Any other fuel cell pros in the community?
 
I'm not really sure what you are asking. Could you rephrase? Have you done any of your own research?
 
This kind of sounds like an assignment/homework question.

Can you please post your requirements?
 
4220Fox said:
So we would use the hydrogen (Made from steam reforming via natural gas) to make the fuel cells then? Thank you-
I think I've seen (a test setup described) where the hydrogen content in natural gas is used by having the fuel cell connected to the town gas system and incorporating a filter to extract only the light molecules of hydrogen and use that as its fuel.
 
4220Fox said:
Hi all, one last question for today - Given steam reforming of natural gas to generate hydrogen, what is the major difficulty with it with respect to most fuel cells? Thank you,

http://en.wikipedia.org/wiki/Steam_reforming

Disadvantages of reforming for supplying fuel cells

The reformer–fuel-cell system is still being researched but in the near term, systems would continue to run on existing fuels, such as natural gas or gasoline or diesel.
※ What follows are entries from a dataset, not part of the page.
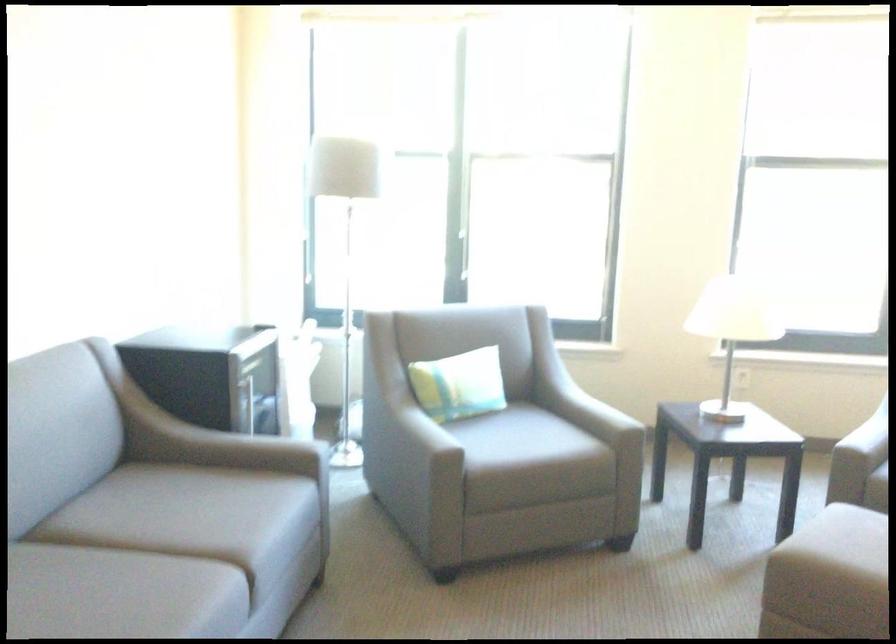
What are the coordinates of `chair sitting surface` in the screenshot? It's located at (119, 594).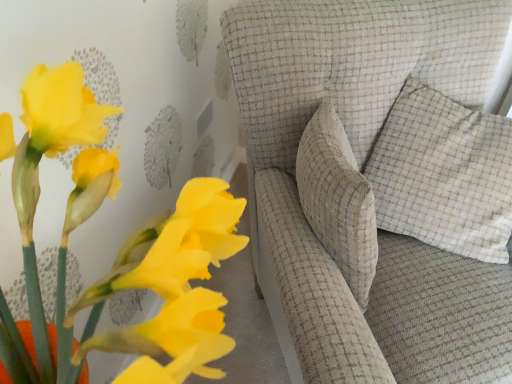
Question: Considering their positions, is beige checkered pillow at upper right located in front of or behind textured beige sofa at center?

Choices:
 (A) behind
 (B) front

Answer: (A)

Question: From a real-world perspective, is beige checkered pillow at upper right above or below textured beige sofa at center?

Choices:
 (A) below
 (B) above

Answer: (B)

Question: Based on their relative distances, which object is farther from the textured beige sofa at center?

Choices:
 (A) beige checkered pillow at upper right
 (B) matte yellow flowers at lower left

Answer: (B)

Question: Considering the real-world distances, which object is closest to the beige checkered pillow at upper right?

Choices:
 (A) textured beige sofa at center
 (B) matte yellow flowers at lower left

Answer: (A)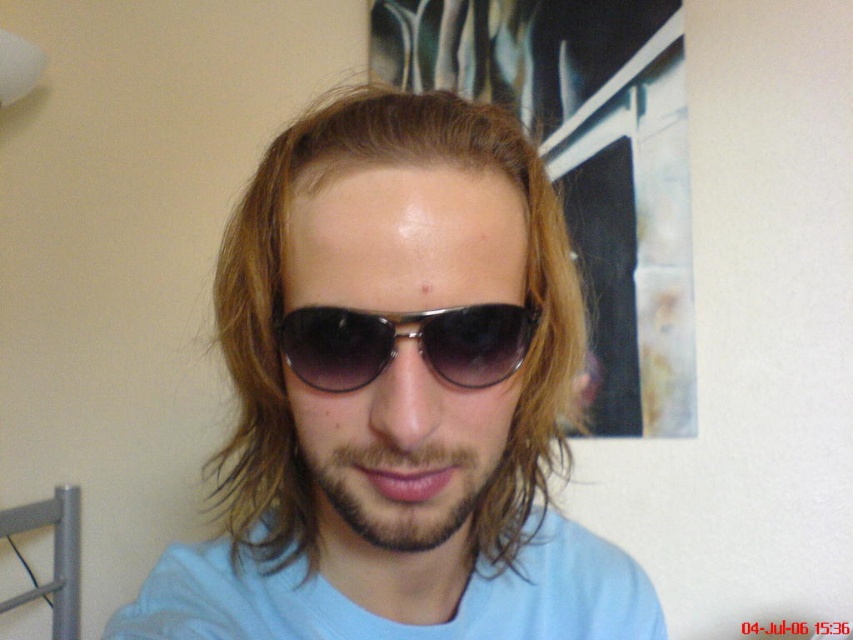
You are a photographer analyzing this image. You need to determine which facial feature occupies more horizontal space between the brown matte hair at center and the dark brown stubble at center. Which one is wider?

The brown matte hair at center is wider than the dark brown stubble at center, as its width surpasses that of the stubble.

In the scene shown: You are a photographer setting up a portrait shoot. You need to ensure that the light blue cotton shirt at center is visible above the black metallic sunglasses at center in the final image. Based on the scene description, will this arrangement naturally occur without any adjustments?

The light blue cotton shirt at center has a greater height compared to the black metallic sunglasses at center, so yes, the light blue cotton shirt at center will naturally appear above the black metallic sunglasses at center in the image without needing adjustments.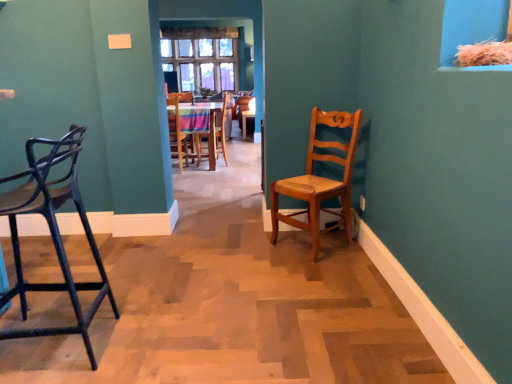
Locate an element on the screen. The image size is (512, 384). free space between light brown wooden chair at center, which is counted as the 2th chair, starting from the front, and matte black stool at left, the 5th chair viewed from the back is located at coordinates (210, 282).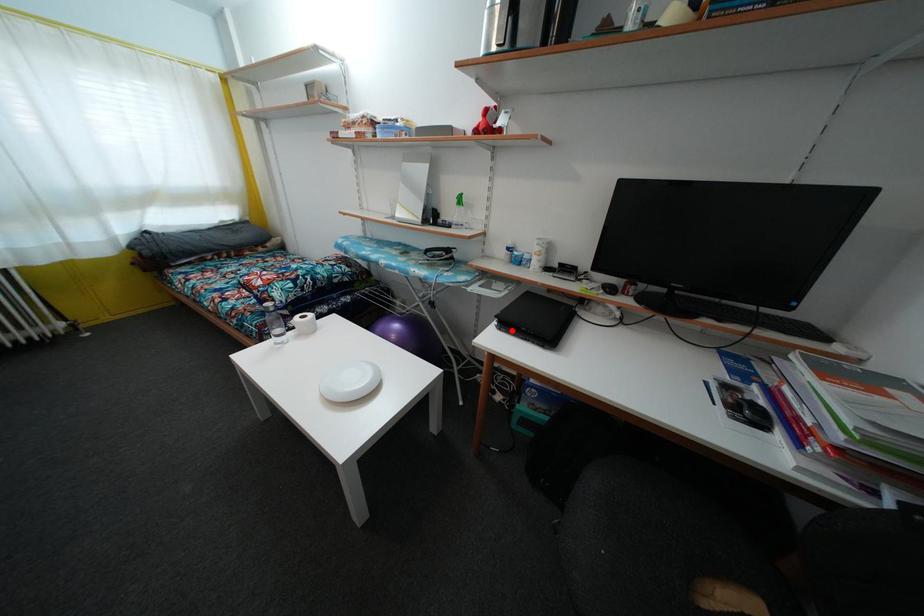
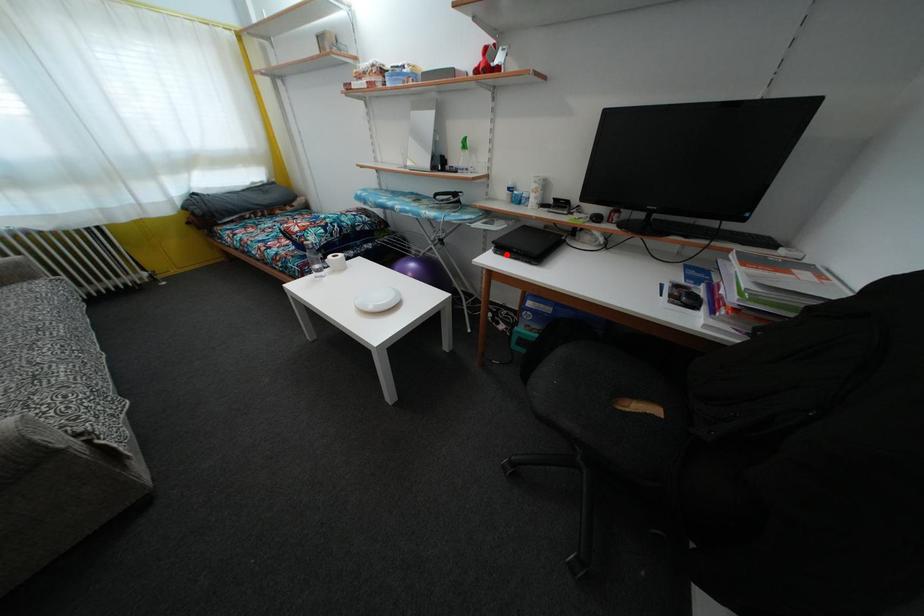
I am providing you with two images of the same scene from different viewpoints. A red point is marked on the first image and another point is marked on the second image. Is the red point in image1 aligned with the point shown in image2?

Yes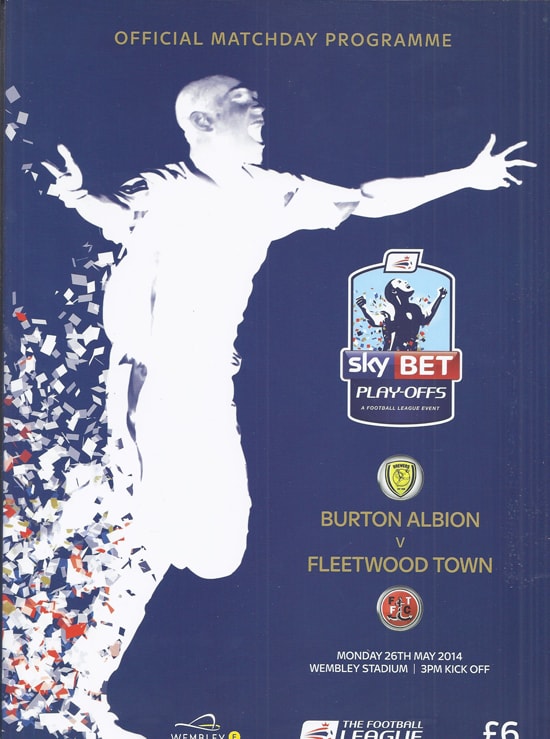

However, there is an active debate about whether using these fuels to make hydrogen is beneficial while global warming is an issue. Fossil fuel reforming does not eliminate carbon dioxide release into the atmosphere but reduces the carbon dioxide emissions as compared to the burning of conventional fuels due to increased efficiency.[8] However, by turning the release of carbon dioxide into a point source rather than distributed release, carbon capture and storage becomes a possibility, which would prevent the carbon dioxide's release to the atmosphere, while adding to the cost of the process.